The spears and clubs lowered.
* * *
Skath-mi-Zahn, the God-King of the Xoconai, was neither a god nor a king, but a child, a young xoconai. Descended from a long line of God-Kings, the youngster had never seen the outside of his pyramidal temple, and his only interactions happened with the augurs who tended him, and the supplicants they occasionally brought before him.
This day, like all days, the God-King sat on his throne, a beautiful and elegant golden seat, polished and shining. Perched on the precious chair, atop a marble dais in the center of the voluminous, shining, beautiful circular room, he waited. He had become quite adept at waiting.
All about the floor of the room, in their black robes and animal skull condoral masks, a bevy of xoconai augurs swept across the room, and several others swept the other way, crossing through doors, parchments under their arms, attendants in tow, going about their business without acknowledging Skath-mi-Zahn. This was normal; the augurs only ever acknowledged the child God-King when they needed something from him—a signature on a decree, a formal recitation of an edict they had crafted for him—or on those much rarer occasions when Skath-mi-Zahn demanded something of them (something the clever old augurs would inevitably mold to fit their own desires).
The bustle in the great chamber of the xoconai city was unusual this day, with an air of urgency rarely seen. The augurs, so practiced in their ways, so mundane in their daily rituals, rushed about with eagerness and determination, but the God-King, so insulated and caught within the dullness that had been trained into his mind, hardly noticed.
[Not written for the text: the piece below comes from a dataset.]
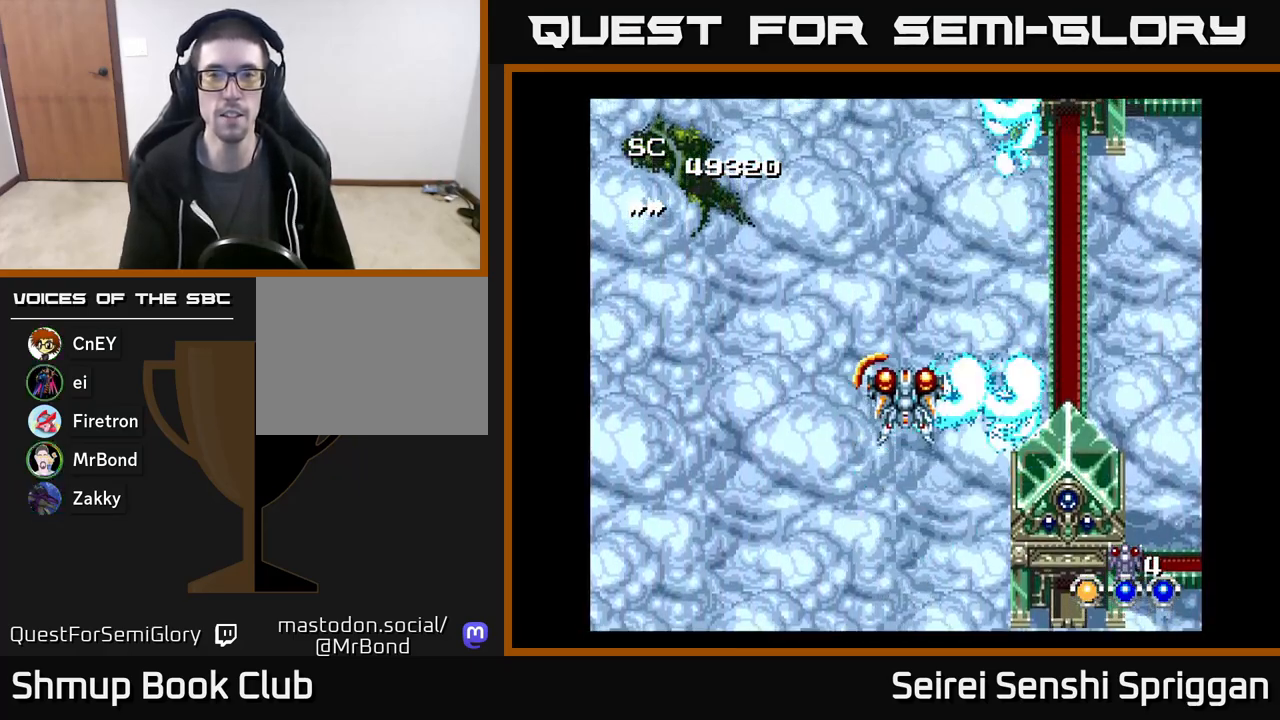
{"buttons": ["X"], "events": [[17, "DPAD_RIGHT", "down"], [183, "DPAD_RIGHT", "up"], [250, "DPAD_LEFT", "down"], [467, "DPAD_LEFT", "up"]]}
He knew not what time it was—time was hardly a concept that occurred to the God-King, who spent his days and nights inside and had rarely glimpsed the sky—when an augur, who was titled and so named Pixquicauh, or High Priest of the Xoconai, entered and moved up to the base of the throne to address him directly.
He
waited patiently, but Pixquicauh did not immediately speak. A second black-robed, skull-faced augur shambled up to stand beside the first, then another, and another. Five more, ten more, and soon, it seemed as if all the augurs of the great temple stood there before Skath-mi-Zahn.
“A momentous day, God-King,” Pixquicauh said behind his condor skull condoral.
“Speak!” the God-King commanded in a petulant voice, one full of frustrations so profound that the young servant, who thought himself a god, could not begin to comprehend.
“The sun was eaten this day. Vomited anew, for us,” said Pixquicauh, with great gravity and drama in his voice, a triumphant roar that made the naïve God-King think he should understand that something was important here.
“Vomited?” the young xoconai God-King asked, crinkling his face with disgust. “To me, why would you tell such a disgusting thing?”
Behind the grayish condoral, Pixquicauh sighed. “By the mouth of Kithkukulikahn shall the Shining Orb of Skath-mi-Zane’s day be taken. Kithkukulikahn, God-King. Your dragon.”
“My … dragon?” The child knew that his face was full of trepidation, but he couldn’t help it. He had been taught every day for his entire young life about who he was and about the glories of his previous life, when he had ridden a great winged serpent and conquered the world. He believed the stories, of course—it was all that he knew—but those lessons put such tales of heroism and brilliance far in the past, and spoke of any return to glory only far in the future.
“Let it be told that Kithkukulikahn is returned, oh Glorious Gold,” Pixquicauh insisted. “Tonalli was taken, the fiery orb of light returned. The light of day was taken, the light of day returned. It is the time.”
“The time?”
As one, the gathering of augurs turned about to face a door at the far end of the chamber. It swung open, and two more of the temple augurs entered the room, flanking a third augur in black robes, but one, the only one, who was not wearing a condoral.
The God-King sucked in his breath at the sight, for it was forbidden for any to approach him without wearing the appropriate death-mask!